Some fields may have different behavior and may be blank for uploads prior to the release of this feature.

Field name(s)

Possible behaviors for blank fields in report

Reprocess date

Reprocessed by

Upload date

Uploaded by

Fields are blank for uploads created prior to June 3, 2022

Adding new sources/reprocessing files on prior uploads will populate those fields in the report csv for affected files

Document id for deduped/denisted docs

Fields are blank because document is not on platform

Custodian (If a custodian is edited on metadata, this doesn’t change the custodian on the processing report)

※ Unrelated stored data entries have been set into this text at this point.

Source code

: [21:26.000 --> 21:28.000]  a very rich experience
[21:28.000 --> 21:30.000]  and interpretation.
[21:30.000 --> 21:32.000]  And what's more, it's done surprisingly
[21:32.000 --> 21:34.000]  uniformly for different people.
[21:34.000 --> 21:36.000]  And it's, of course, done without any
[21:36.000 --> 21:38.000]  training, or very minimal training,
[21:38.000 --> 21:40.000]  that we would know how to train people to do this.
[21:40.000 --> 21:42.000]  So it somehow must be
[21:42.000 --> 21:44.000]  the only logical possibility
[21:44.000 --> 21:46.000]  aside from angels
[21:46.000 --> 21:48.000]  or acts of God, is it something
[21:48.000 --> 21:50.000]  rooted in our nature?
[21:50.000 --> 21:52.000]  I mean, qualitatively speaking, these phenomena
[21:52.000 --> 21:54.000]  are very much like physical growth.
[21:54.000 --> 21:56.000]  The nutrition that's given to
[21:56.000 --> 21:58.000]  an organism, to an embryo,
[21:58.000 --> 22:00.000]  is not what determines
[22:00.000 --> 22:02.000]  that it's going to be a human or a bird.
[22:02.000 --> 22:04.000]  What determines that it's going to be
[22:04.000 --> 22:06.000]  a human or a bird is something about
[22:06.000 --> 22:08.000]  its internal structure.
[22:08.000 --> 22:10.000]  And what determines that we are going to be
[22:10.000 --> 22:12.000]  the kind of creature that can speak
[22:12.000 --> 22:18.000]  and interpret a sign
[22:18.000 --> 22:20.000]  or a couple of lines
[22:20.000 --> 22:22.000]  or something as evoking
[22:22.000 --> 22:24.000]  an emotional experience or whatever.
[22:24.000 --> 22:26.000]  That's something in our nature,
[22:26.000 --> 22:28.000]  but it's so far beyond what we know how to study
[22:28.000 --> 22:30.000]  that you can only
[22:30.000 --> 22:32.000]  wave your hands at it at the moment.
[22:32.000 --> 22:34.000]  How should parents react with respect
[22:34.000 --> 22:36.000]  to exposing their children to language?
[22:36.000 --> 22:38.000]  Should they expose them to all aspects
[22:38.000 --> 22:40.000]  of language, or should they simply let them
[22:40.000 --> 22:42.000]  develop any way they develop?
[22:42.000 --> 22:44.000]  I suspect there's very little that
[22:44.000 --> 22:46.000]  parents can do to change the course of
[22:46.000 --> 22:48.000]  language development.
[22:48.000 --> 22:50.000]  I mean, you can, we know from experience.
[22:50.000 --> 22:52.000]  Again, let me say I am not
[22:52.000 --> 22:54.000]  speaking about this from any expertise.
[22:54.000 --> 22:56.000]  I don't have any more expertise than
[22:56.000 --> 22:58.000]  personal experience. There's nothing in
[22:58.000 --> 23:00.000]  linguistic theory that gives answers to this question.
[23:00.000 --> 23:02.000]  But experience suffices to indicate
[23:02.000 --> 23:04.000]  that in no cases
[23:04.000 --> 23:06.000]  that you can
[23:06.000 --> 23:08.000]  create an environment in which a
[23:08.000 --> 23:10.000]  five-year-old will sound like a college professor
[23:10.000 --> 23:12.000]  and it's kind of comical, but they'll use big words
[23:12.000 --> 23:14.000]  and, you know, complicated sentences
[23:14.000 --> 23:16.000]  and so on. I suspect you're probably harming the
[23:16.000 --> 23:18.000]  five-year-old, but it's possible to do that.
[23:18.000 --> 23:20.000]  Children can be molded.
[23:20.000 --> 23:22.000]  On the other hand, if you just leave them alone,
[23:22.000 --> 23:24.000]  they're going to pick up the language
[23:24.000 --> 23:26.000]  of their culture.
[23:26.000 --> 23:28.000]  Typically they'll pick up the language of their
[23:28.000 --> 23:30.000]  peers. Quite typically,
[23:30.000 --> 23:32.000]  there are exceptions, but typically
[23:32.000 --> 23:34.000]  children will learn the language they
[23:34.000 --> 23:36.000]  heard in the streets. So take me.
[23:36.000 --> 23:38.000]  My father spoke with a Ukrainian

Fields are blank because no value was provided on upload

Processing/Production Flags 

Blank for no flags

Learn more about processed data errors.

Contents and codes in search API

With Everlaw’s API expanded support for robust and automated data reporting, you can now build automated searches using document contents and codes! In addition, your automated searches can now return billable size and number of pages in addition to document count. Lastly, your programs can now pull a list of available codes on a project. Additional search terms coming soon! 

Support for DWFx and RTFD native processing

Everlaw now supports the native processing of DWFx files, which are the newest version of the DWF file format used to represent design data and viewable in Microsoft XPS Viewer.

Processing will now generate a PDF format of the document for review as with other CAD files.

Everlaw has also added support for RTFD/NSFileWrapper serialized directories - directory contents will be extracted as with other container formats.

Learn more about Everlaw’s supported native data types.

End of Internet Explorer support

With this release, Everlaw will no longer be supported on Internet Explorer. Microsoft is retiring this browser in June 2022 and unsupported browsers may introduce unintended security and user experience problems. Everlaw is compatible with the latest versions of Chrome, Firefox , Edge, and Safari, as outlined in our Frequently Asked Questions article.